▸ WHAT THE TASK REQUIRES: Output all entries exactly; images excluded.

== DATA EXCERPTS ==

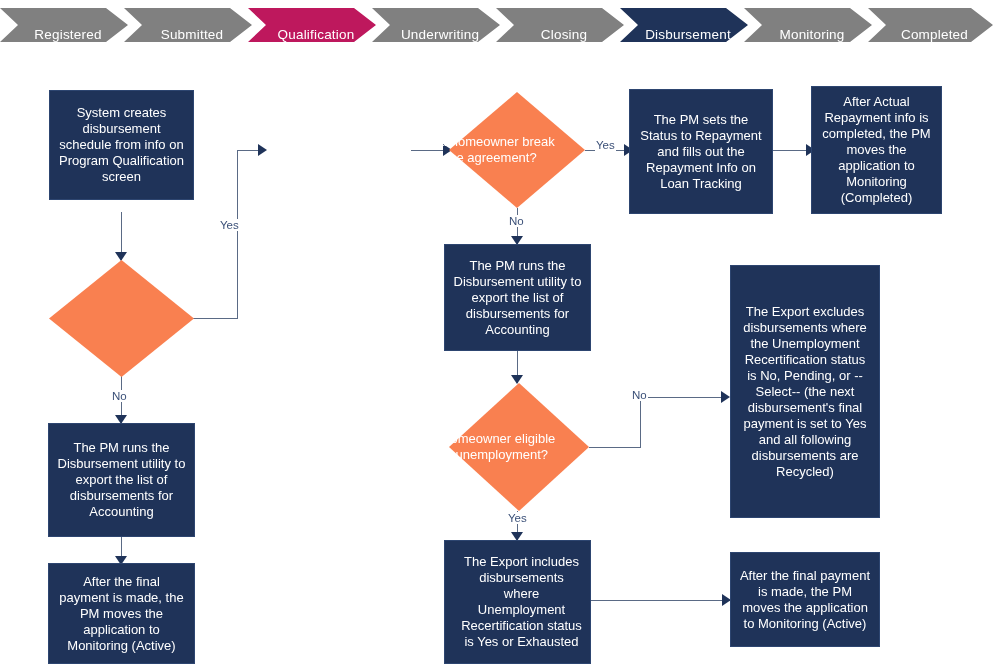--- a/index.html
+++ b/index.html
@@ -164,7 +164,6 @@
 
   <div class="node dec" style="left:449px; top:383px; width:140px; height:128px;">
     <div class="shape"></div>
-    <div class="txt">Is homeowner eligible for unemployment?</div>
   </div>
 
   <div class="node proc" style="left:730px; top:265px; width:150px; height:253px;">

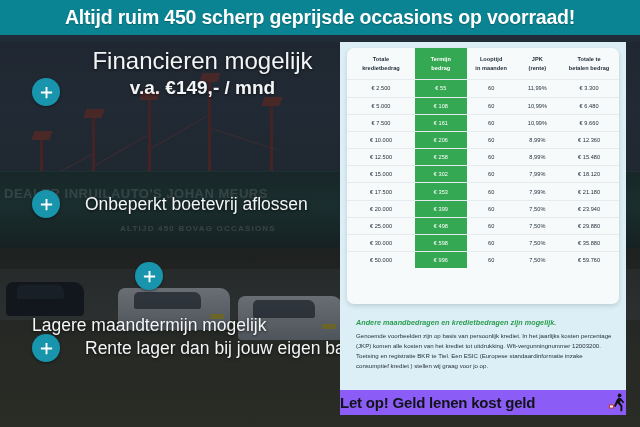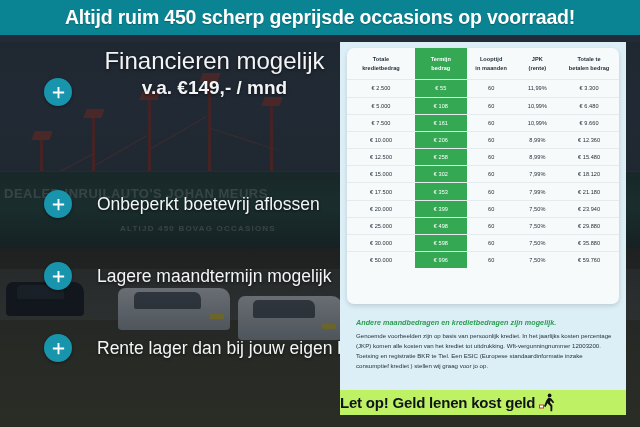--- a/index.html
+++ b/index.html
@@ -104,7 +104,7 @@
 
   
   .left {
-    position: absolute; left: 0; top: 42px; width: 345px; height: 385px; margin-left: 12px;
+    position: absolute; left: 0; top: 42px; width: 345px; height: 385px;
   }
   .headline {
     position: absolute; left: 60px; top: 6px; width: 285px;

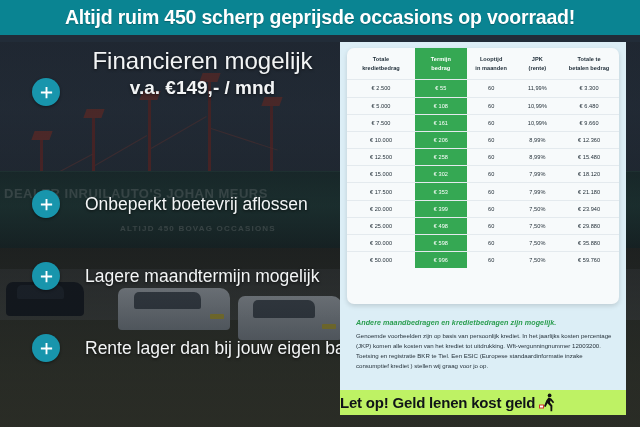--- a/index.html
+++ b/index.html
@@ -250,7 +250,7 @@
       <span class="bullet-label">Onbeperkt boetevrij aflossen</span>
     </div>
 
-    <div class="bullet-row" style="top:220px;">
+    <div class="bullet-row" style="top:220px;flex-direction:column;">
       <span class="plus" style="position:relative;">
         <svg width="15" height="15" viewBox="0 0 16 16" aria-hidden="true">
             <path d="M7 2h2v5h5v2H9v5H7V9H2V7h5z" fill="#ffffff"></path>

===

▸ WORKED SOLUTION:
--- a/index.html
+++ b/index.html
@@ -164,7 +164,6 @@
 
   <div class="node dec" style="left:449px; top:383px; width:140px; height:128px;">
     <div class="shape"></div>
-    <div class="txt">Is homeowner eligible for unemployment?</div>
   </div>
 
   <div class="node proc" style="left:730px; top:265px; width:150px; height:253px;">

--- a/index.html
+++ b/index.html
@@ -104,7 +104,7 @@
 
   
   .left {
-    position: absolute; left: 0; top: 42px; width: 345px; height: 385px; margin-left: 12px;
+    position: absolute; left: 0; top: 42px; width: 345px; height: 385px;
   }
   .headline {
     position: absolute; left: 60px; top: 6px; width: 285px;

--- a/index.html
+++ b/index.html
@@ -250,7 +250,7 @@
       <span class="bullet-label">Onbeperkt boetevrij aflossen</span>
     </div>
 
-    <div class="bullet-row" style="top:220px;">
+    <div class="bullet-row" style="top:220px;flex-direction:column;">
       <span class="plus" style="position:relative;">
         <svg width="15" height="15" viewBox="0 0 16 16" aria-hidden="true">
             <path d="M7 2h2v5h5v2H9v5H7V9H2V7h5z" fill="#ffffff"></path>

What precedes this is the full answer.